Liability protection protects you from lawsuits filed by others who suffer injury or damage because of an accident involving your home or belongings. This coverage is important to protect yourself from legal action if someone slips and falls on your stairs or gets hurt while working around your pool.
What risks does a homeowners policy cover?
Your homeowner’s insurance policy protects you against certain types of losses. But it doesn’t protect you against every risk. Some risks aren’t even covered. Here are three things to know about your homeowner’s policy.
1. What Risks Are Not Covered?
Most home policies provide protection against loss caused by fire, lightning, windstorms, hail, smoke, vandalism, theft, explosion, falling objects, riot or civil commotion, aircraft, vehicles, animals, and damage to property owned by others. However, several exclusions could limit or eliminate your coverage. For example, most policies don’t cover flood damages unless the water rises above the floor level of your house. They also won’t pay out if you’re sued because someone slipped and fell on your property.
2. How Do I Know If My Policy Covers This Risk?
You’ll want to check your policy carefully to ensure it includes the risks you face. You can do this by looking up the specific items listed under “Losses We Cover.” These include:
Replacement cost vs. actual cash value coverage
The difference between replacement cost insurance and cash value insurance is pretty simple: replacement cost covers how much you’d pay to replace something like a car or house; actual cash value covers how much you paid for it. But there are some nuances worth knowing about.
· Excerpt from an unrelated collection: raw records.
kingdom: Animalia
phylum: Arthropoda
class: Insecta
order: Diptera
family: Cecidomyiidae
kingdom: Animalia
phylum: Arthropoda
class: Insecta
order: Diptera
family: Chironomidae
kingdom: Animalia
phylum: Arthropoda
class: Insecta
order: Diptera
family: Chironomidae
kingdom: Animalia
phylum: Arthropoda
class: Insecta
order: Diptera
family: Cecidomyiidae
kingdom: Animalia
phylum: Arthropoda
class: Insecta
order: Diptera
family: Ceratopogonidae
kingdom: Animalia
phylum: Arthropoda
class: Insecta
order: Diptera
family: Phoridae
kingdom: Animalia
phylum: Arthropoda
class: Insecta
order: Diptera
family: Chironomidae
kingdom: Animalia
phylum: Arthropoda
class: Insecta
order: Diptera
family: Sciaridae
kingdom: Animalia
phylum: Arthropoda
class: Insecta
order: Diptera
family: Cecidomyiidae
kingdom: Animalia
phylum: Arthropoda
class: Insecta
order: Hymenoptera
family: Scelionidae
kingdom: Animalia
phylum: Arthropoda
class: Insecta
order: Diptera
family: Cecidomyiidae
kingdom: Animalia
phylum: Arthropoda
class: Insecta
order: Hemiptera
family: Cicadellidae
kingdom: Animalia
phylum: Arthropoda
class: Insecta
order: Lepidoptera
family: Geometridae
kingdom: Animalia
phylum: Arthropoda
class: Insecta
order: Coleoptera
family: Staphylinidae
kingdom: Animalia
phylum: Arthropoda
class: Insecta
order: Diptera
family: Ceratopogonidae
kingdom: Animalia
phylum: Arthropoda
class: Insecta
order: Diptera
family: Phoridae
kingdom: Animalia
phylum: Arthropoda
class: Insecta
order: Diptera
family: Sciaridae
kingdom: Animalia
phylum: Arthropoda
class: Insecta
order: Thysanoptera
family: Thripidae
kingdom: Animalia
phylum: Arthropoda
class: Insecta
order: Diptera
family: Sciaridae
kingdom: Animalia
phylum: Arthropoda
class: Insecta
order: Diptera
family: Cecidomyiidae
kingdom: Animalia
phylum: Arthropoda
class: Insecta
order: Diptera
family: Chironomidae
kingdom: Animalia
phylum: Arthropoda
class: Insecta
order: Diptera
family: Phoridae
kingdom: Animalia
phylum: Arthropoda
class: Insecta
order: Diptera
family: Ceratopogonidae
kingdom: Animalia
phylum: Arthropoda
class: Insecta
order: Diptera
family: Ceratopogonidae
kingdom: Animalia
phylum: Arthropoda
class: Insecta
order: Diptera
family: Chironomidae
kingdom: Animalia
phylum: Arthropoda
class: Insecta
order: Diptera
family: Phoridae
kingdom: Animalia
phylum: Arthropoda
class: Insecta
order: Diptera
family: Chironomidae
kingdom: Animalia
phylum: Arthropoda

For example, you bought your home 10 years ago for $200,000. If you want to know how much money you could spend replacing your home today, you will use the current market value of homes in your area. In this case, the average sales price of homes in your neighborhood is $400,000. So if you wanted to replace your home, you’d pay around $400,000.
But if you had purchased your home for $200,000, you wouldn’t necessarily be able to afford to replace it for $400,000. You could find a comparable home for $300,000, but you’d still spend $100,000 more than you originally did.
Now let’s look at another scenario. Let’s say you bought your house 20 years ago for $50,000. Today, the average sales price for houses in your area is $150,000. This means you’d be able to replace your home for $150,000. However, since you originally paid $50,000 for your home, you’re getting less than you paid.
So why does replacement cost cover things differently than actual cash value? Because replacement cost is supposed to represent the amount you’d pay to replace your property today. As such, it doesn’t matter whether you paid $50,000 or $500,000 for your home.
However, the actual cash value reflects the amount you paid for your home. So even though you paid $50,00 for your home, if you replaced it today, you’d only be paying $50,000.